The Stakes: UPFs Are Losing Legal, Scientific, and Consumer Trust 

The Lancet report asserts that UPFs are a major public-health threat. Combined with the growing wave of litigation, political pressure, and consumer skepticism, this creates an environment where: 

  • Reformulation is no longer enough 
  • Transparency will be mandatory 
  • Novel ingredient technologies will be essential 
  • Retail buyers will raise clean-label standards 
  • Funding will shift toward companies enabling healthier processing 

Food companies that ignore these trends may face regulatory exposure, reputational damage, or declining consumer trust. The companies that respond proactively will define the next generation of food. 

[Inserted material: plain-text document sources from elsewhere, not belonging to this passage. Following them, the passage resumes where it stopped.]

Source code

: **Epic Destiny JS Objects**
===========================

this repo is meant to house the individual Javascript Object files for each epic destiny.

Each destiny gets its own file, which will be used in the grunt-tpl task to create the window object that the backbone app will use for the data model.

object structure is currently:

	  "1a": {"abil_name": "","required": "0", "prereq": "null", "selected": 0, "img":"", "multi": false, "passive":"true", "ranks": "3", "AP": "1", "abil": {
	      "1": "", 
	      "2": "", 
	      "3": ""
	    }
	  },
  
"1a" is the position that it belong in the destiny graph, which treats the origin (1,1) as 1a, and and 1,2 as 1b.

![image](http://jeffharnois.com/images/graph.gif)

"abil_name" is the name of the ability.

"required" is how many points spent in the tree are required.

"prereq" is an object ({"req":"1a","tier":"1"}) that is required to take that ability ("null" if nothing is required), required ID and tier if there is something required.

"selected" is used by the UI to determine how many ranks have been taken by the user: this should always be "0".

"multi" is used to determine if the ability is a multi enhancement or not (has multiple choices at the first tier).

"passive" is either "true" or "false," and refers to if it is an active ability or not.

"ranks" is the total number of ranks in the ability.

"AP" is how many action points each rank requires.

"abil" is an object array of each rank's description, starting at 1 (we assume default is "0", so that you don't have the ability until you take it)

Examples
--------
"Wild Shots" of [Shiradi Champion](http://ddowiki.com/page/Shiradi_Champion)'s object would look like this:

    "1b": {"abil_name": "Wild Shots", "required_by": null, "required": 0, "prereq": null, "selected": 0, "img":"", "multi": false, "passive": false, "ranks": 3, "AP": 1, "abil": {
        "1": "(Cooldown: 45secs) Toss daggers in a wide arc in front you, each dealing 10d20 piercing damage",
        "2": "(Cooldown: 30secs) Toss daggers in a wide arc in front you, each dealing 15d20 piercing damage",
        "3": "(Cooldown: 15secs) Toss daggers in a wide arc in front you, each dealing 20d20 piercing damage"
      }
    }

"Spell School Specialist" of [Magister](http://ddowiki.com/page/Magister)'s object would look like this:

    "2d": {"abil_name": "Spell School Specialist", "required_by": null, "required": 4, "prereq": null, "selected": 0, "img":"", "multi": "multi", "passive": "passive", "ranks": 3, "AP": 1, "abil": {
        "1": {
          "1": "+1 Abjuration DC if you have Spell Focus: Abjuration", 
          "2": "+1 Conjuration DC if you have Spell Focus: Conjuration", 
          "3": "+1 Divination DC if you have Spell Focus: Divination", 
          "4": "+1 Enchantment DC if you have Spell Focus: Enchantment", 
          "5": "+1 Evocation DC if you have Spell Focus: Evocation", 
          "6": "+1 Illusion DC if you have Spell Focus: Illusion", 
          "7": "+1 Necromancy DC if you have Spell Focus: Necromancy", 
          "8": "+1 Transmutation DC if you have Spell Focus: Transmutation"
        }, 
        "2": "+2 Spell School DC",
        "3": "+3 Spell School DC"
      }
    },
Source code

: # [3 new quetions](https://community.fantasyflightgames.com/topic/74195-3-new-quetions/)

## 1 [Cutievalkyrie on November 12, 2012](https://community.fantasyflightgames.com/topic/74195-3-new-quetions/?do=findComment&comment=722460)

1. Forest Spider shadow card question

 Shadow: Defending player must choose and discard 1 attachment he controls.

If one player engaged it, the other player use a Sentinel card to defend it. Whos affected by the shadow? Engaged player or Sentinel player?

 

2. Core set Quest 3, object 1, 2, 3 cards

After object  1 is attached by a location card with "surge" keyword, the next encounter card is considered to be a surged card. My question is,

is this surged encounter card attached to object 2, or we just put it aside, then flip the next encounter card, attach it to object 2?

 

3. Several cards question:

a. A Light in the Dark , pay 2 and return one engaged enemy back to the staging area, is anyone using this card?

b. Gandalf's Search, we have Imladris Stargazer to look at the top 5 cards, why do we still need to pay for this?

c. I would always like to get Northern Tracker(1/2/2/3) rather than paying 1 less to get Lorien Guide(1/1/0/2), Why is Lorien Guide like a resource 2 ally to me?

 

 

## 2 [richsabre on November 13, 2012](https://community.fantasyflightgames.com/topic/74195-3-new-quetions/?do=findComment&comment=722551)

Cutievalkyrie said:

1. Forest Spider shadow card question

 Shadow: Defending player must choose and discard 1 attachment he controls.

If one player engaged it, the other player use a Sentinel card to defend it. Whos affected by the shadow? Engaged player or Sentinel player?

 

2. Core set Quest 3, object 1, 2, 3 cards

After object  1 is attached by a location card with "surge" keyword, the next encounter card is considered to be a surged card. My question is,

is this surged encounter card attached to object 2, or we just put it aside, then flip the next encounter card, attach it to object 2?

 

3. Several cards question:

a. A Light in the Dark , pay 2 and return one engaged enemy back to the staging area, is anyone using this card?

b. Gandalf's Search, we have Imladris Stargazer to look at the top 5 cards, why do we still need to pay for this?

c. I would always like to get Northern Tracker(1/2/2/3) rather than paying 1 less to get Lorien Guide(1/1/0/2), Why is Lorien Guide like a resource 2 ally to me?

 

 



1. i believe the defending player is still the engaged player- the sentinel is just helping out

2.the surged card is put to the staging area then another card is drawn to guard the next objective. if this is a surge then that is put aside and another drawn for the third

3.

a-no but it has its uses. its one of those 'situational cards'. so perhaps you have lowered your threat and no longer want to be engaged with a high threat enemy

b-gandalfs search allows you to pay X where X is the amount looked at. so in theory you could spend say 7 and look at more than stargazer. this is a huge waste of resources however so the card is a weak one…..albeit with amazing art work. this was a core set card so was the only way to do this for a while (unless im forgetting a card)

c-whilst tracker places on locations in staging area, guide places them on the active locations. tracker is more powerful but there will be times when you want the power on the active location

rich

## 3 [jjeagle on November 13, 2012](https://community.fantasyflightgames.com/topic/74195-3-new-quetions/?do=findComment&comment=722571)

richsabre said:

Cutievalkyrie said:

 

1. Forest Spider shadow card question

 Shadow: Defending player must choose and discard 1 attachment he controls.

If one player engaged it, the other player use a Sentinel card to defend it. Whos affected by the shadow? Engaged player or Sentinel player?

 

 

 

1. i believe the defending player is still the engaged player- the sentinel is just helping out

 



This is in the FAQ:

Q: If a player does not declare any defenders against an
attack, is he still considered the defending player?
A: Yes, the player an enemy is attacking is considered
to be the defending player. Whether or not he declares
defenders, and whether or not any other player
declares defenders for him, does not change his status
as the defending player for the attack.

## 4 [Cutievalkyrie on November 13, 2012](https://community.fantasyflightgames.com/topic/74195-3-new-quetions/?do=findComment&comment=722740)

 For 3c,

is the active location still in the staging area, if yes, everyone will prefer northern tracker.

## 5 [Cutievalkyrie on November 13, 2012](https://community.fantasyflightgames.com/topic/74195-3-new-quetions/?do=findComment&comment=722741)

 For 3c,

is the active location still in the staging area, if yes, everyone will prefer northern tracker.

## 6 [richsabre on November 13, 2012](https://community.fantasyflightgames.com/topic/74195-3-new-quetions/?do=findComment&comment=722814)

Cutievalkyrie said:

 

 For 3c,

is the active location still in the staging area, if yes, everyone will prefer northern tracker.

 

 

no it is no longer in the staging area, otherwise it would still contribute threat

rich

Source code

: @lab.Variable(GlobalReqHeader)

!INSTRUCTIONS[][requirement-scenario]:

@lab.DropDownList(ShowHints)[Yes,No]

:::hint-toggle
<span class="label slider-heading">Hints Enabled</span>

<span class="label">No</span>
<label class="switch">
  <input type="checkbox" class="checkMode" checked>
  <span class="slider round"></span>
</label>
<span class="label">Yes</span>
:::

Ayana Bio’s Commitment: Leading the Transition to a Smarter Food System 

At Ayana Bio, our mission is to rebuild the foundation of food ingredients using plant cell cultivation. Ayana Bio is committed to producing botanical ingredients that are: 

  • Clean 
  • Consistent 
  • Safe 
  • Scalable 
  • Sustainably sourced 
  • Compatible with “smart processed” food systems 

We do this because plant cell culture can deliver supply chain security that the industry needs. We believe that bioactives, antioxidants, and natural preservatives can help close the health gap created by decades of overreliance on ultra-processed foods. Plant cell culture enables this vision at scale. 

The Moment for Change Is Now 

Taken together, The Lancet report and the San Francisco lawsuit are not isolated events. They are early markers of a profound shift in how society views food, health, and industry responsibility. 

Going forward, companies that embrace clean, innovative technologies, including plant cell culture ingredients for food, will be positioned to lead as awareness grows around questions like are plant cell ingredients natural?

Ultimately, Ayana Bio stands ready to support CPG companies, retailers, and food innovators in this transition. Together, we can build a food system that is not only profitable and scalable, but truly health-promoting, sustainable, and future-ready.